Stimulation with NAD or NAD biosynthetic pathway precursors protects against glutamate-induced excitotoxicity. (A) Representative images of Hoechst staining of cortical neurons. Cortical neurons were exposed to 50 µM glutamate in the presence or absence of NAD or its precursors. Cell death was evaluated by counting the number of condensed nuclei stained with the fluorescent dye Hoechst 33342. Scale bar: 30 µm. (B) Quantitative data of cell death. Glutamate exposure increased the percentage of condensed nuclei in cortical neurons, which was reverted by NA, NAM, and NAD. Results are expressed as a percentage of control. Control (circles); Glutamate (triangles); Glutamate + NA (upside down triangle); Glutamate + NAM (filled diamonds); Glutamate + NAD (Unfilled diamonds); NA(triangle filled only on the left side); NAM (triangle filled only on the right side); NAD(empty circle) Bars represent the mean ± SEM of three independent experiments. Statistical significance was assessed by ANOVA followed by the Bonferroni multiple comparison test. **** represents p < 0.0001 when compared to control. + represents p < 0.05; ++ represents, and ++++ represents p < 0.0001 when compared to glutamate.

Figure 6

Stimulation with NAD or NAD biosynthetic pathway precursors protects against glutamate-induced metabolic dysfunction. Cortical neurons were exposed to 50 µM glutamate in the presence or absence of NAD or its precursors, and cell metabolic activity was measured by the Alamar Blue assay.
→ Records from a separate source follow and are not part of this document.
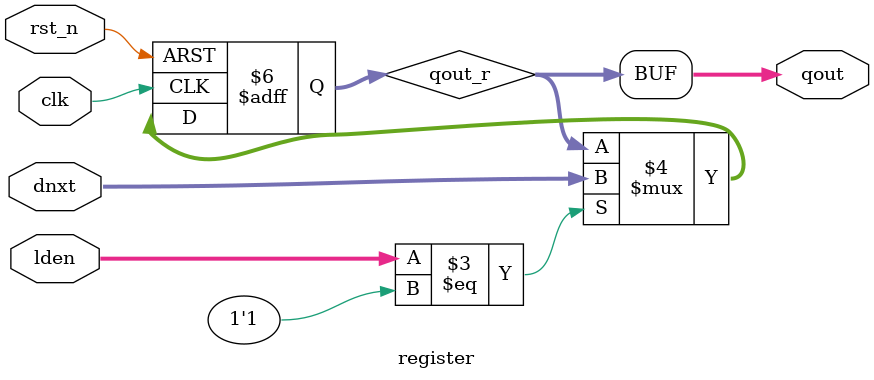
<source format=v>
`timescale 1ns / 1ps

//1.# ???
module register #(parameter DW = 32)
(
    input [DW-1:0] lden,  //input port with len 32
    input [DW-1:0] dnxt,
    output [DW-1:0] qout,  //output port with len 32
    input clk,  //clock pulse port
    input rst_n  //reset signal port
    );
reg [DW-1:0] qout_r;
//if clk get a posedge(rising edge) or rst_n get a negedge(falling edge) do the "always" circle
always @(posedge clk or negedge rst_n)
begin
    if(rst_n ==1'b0)
        qout_r <= {DW{1'b0}};  //reset: give 32 bit 0 to qout_r 
    else
        if(lden == 1'b1)  //if lden == 1
            qout_r <= dnxt;
end

assign qout = qout_r;  //give register's data to output port

endmodule

</source>
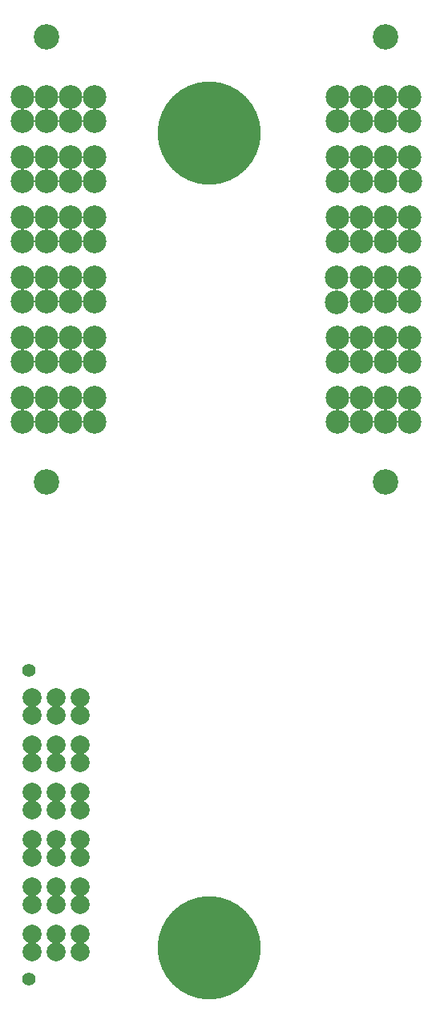
<source format=gts>
G04 Layer_Color=8388736*
%FSLAX42Y42*%
%MOMM*%
G71*
G01*
G75*
%ADD17C,2.69*%
%ADD18C,2.50*%
%ADD19C,2.00*%
%ADD20C,1.39*%
%ADD21C,10.90*%
D17*
X5005Y11619D02*
D03*
Y6920D02*
D03*
X1422D02*
D03*
Y11619D02*
D03*
D18*
X5259Y10984D02*
D03*
X5005D02*
D03*
X4751D02*
D03*
X4497D02*
D03*
Y10730D02*
D03*
X4751D02*
D03*
X5005D02*
D03*
X5259D02*
D03*
Y10349D02*
D03*
X5005D02*
D03*
X4751D02*
D03*
X4497D02*
D03*
Y10095D02*
D03*
X4751D02*
D03*
X5005D02*
D03*
X5265D02*
D03*
X5259Y9714D02*
D03*
X5005D02*
D03*
X4751D02*
D03*
X4497D02*
D03*
Y9460D02*
D03*
X4751D02*
D03*
X5005D02*
D03*
X5259D02*
D03*
Y9079D02*
D03*
X5005D02*
D03*
X4751D02*
D03*
X4490D02*
D03*
Y8814D02*
D03*
X4751Y8825D02*
D03*
X5005D02*
D03*
X5259D02*
D03*
Y7809D02*
D03*
X5005D02*
D03*
X4751D02*
D03*
X4497D02*
D03*
Y7555D02*
D03*
X4751D02*
D03*
X5005D02*
D03*
X5259D02*
D03*
Y8190D02*
D03*
X5005D02*
D03*
X4751D02*
D03*
X4497D02*
D03*
Y8444D02*
D03*
X4751D02*
D03*
X5005D02*
D03*
X5259D02*
D03*
X1168Y7555D02*
D03*
X1422D02*
D03*
X1676D02*
D03*
X1930D02*
D03*
Y7809D02*
D03*
X1676D02*
D03*
X1422D02*
D03*
X1168D02*
D03*
Y8190D02*
D03*
X1422D02*
D03*
X1676D02*
D03*
X1930D02*
D03*
Y8444D02*
D03*
X1676D02*
D03*
X1422D02*
D03*
X1168D02*
D03*
Y8825D02*
D03*
X1422D02*
D03*
X1676D02*
D03*
X1930D02*
D03*
Y9079D02*
D03*
X1676D02*
D03*
X1422D02*
D03*
X1168D02*
D03*
Y9460D02*
D03*
X1422D02*
D03*
X1676D02*
D03*
X1930D02*
D03*
Y9714D02*
D03*
X1676D02*
D03*
X1422D02*
D03*
X1168D02*
D03*
Y10095D02*
D03*
X1422D02*
D03*
X1676D02*
D03*
X1930D02*
D03*
Y10349D02*
D03*
X1676D02*
D03*
X1422D02*
D03*
X1168D02*
D03*
Y10730D02*
D03*
X1422D02*
D03*
X1676D02*
D03*
X1930D02*
D03*
Y10984D02*
D03*
X1676D02*
D03*
X1422D02*
D03*
X1168D02*
D03*
D19*
X1276Y4644D02*
D03*
Y4456D02*
D03*
X1784Y4644D02*
D03*
X1530Y4456D02*
D03*
X1784D02*
D03*
X1530Y4644D02*
D03*
Y4144D02*
D03*
X1276D02*
D03*
X1784D02*
D03*
Y3956D02*
D03*
X1530D02*
D03*
X1276D02*
D03*
Y3644D02*
D03*
X1530D02*
D03*
X1784D02*
D03*
Y3456D02*
D03*
X1526D02*
D03*
X1276D02*
D03*
Y3144D02*
D03*
X1530D02*
D03*
X1784D02*
D03*
Y2956D02*
D03*
X1530D02*
D03*
X1276D02*
D03*
Y2644D02*
D03*
X1530D02*
D03*
X1784D02*
D03*
Y2456D02*
D03*
X1530D02*
D03*
X1276D02*
D03*
Y2144D02*
D03*
X1530D02*
D03*
X1784D02*
D03*
Y1956D02*
D03*
X1530D02*
D03*
X1276D02*
D03*
D20*
X1238Y4932D02*
D03*
Y1668D02*
D03*
D21*
X3146Y10600D02*
D03*
Y2000D02*
D03*
M02*

</source>
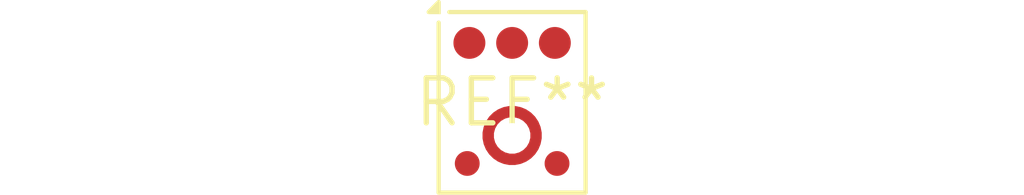
<source format=kicad_pcb>
(kicad_pcb (version 20240108) (generator pcbnew)

  (general
    (thickness 1.6)
  )

  (paper "A4")
  (layers
    (0 "F.Cu" signal)
    (31 "B.Cu" signal)
    (32 "B.Adhes" user "B.Adhesive")
    (33 "F.Adhes" user "F.Adhesive")
    (34 "B.Paste" user)
    (35 "F.Paste" user)
    (36 "B.SilkS" user "B.Silkscreen")
    (37 "F.SilkS" user "F.Silkscreen")
    (38 "B.Mask" user)
    (39 "F.Mask" user)
    (40 "Dwgs.User" user "User.Drawings")
    (41 "Cmts.User" user "User.Comments")
    (42 "Eco1.User" user "User.Eco1")
    (43 "Eco2.User" user "User.Eco2")
    (44 "Edge.Cuts" user)
    (45 "Margin" user)
    (46 "B.CrtYd" user "B.Courtyard")
    (47 "F.CrtYd" user "F.Courtyard")
    (48 "B.Fab" user)
    (49 "F.Fab" user)
    (50 "User.1" user)
    (51 "User.2" user)
    (52 "User.3" user)
    (53 "User.4" user)
    (54 "User.5" user)
    (55 "User.6" user)
    (56 "User.7" user)
    (57 "User.8" user)
    (58 "User.9" user)
  )

  (setup
    (pad_to_mask_clearance 0)
    (pcbplotparams
      (layerselection 0x00010fc_ffffffff)
      (plot_on_all_layers_selection 0x0000000_00000000)
      (disableapertmacros false)
      (usegerberextensions false)
      (usegerberattributes false)
      (usegerberadvancedattributes false)
      (creategerberjobfile false)
      (dashed_line_dash_ratio 12.000000)
      (dashed_line_gap_ratio 3.000000)
      (svgprecision 4)
      (plotframeref false)
      (viasonmask false)
      (mode 1)
      (useauxorigin false)
      (hpglpennumber 1)
      (hpglpenspeed 20)
      (hpglpendiameter 15.000000)
      (dxfpolygonmode false)
      (dxfimperialunits false)
      (dxfusepcbnewfont false)
      (psnegative false)
      (psa4output false)
      (plotreference false)
      (plotvalue false)
      (plotinvisibletext false)
      (sketchpadsonfab false)
      (subtractmaskfromsilk false)
      (outputformat 1)
      (mirror false)
      (drillshape 1)
      (scaleselection 1)
      (outputdirectory "")
    )
  )

  (net 0 "")

  (footprint "Knowles_LGA-6_4.72x3.76mm" (layer "F.Cu") (at 0 0))

)

</source>
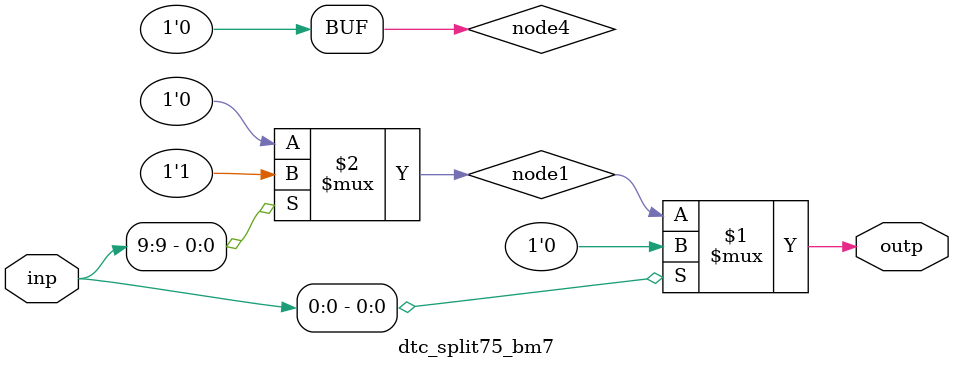
<source format=v>
module dtc_split75_bm7 (
	input  wire [12-1:0] inp,
	output wire [1-1:0] outp
);

	wire [1-1:0] node1;
	wire [1-1:0] node4;

	assign outp = (inp[0]) ? node4 : node1;
		assign node1 = (inp[9]) ? 1'b1 : 1'b0;
		assign node4 = (inp[4]) ? 1'b0 : 1'b0;

endmodule
</source>
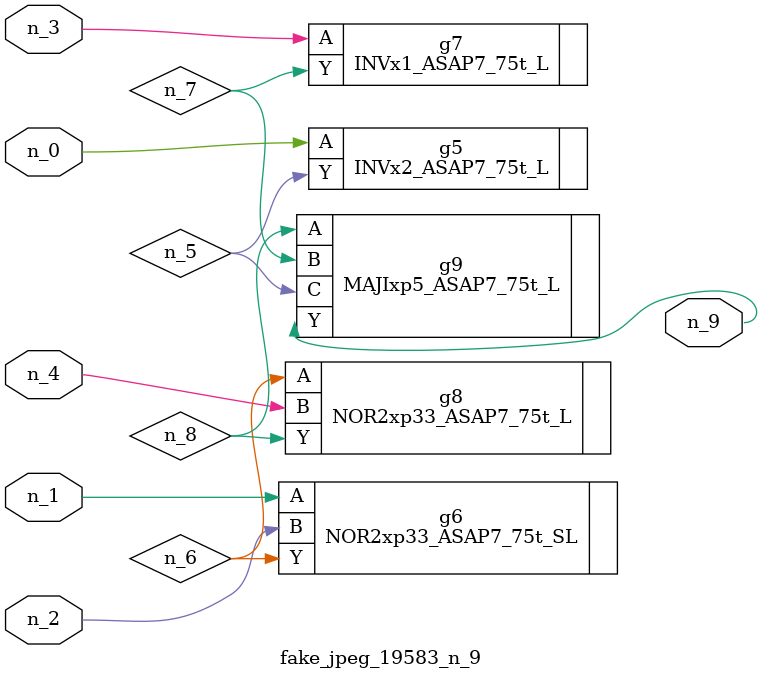
<source format=v>
module fake_jpeg_19583_n_9 (n_3, n_2, n_1, n_0, n_4, n_9);

input n_3;
input n_2;
input n_1;
input n_0;
input n_4;

output n_9;

wire n_8;
wire n_6;
wire n_5;
wire n_7;

INVx2_ASAP7_75t_L g5 ( 
.A(n_0),
.Y(n_5)
);

NOR2xp33_ASAP7_75t_SL g6 ( 
.A(n_1),
.B(n_2),
.Y(n_6)
);

INVx1_ASAP7_75t_L g7 ( 
.A(n_3),
.Y(n_7)
);

NOR2xp33_ASAP7_75t_L g8 ( 
.A(n_6),
.B(n_4),
.Y(n_8)
);

MAJIxp5_ASAP7_75t_L g9 ( 
.A(n_8),
.B(n_7),
.C(n_5),
.Y(n_9)
);


endmodule
</source>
Glutamate decreased cell metabolic activity, which was reverted by NAD or its precursors in both types of neurons. Control (circles); Glutamate (triangles); Glutamate + NA (upside down triangle); Glutamate + NAM (filled diamonds); Glutamate + NAD (Unfilled diamonds); NA(triangle filled only on the left side); NAM (triangle filled only on the right side); NAD(empty circle) Statistical significance was assessed by ANOVA followed by the Bonferroni multiple comparison test. **** represents p < 0.0001 when compared to control. ++++ represents p < 0.0001 when compared to glutamate.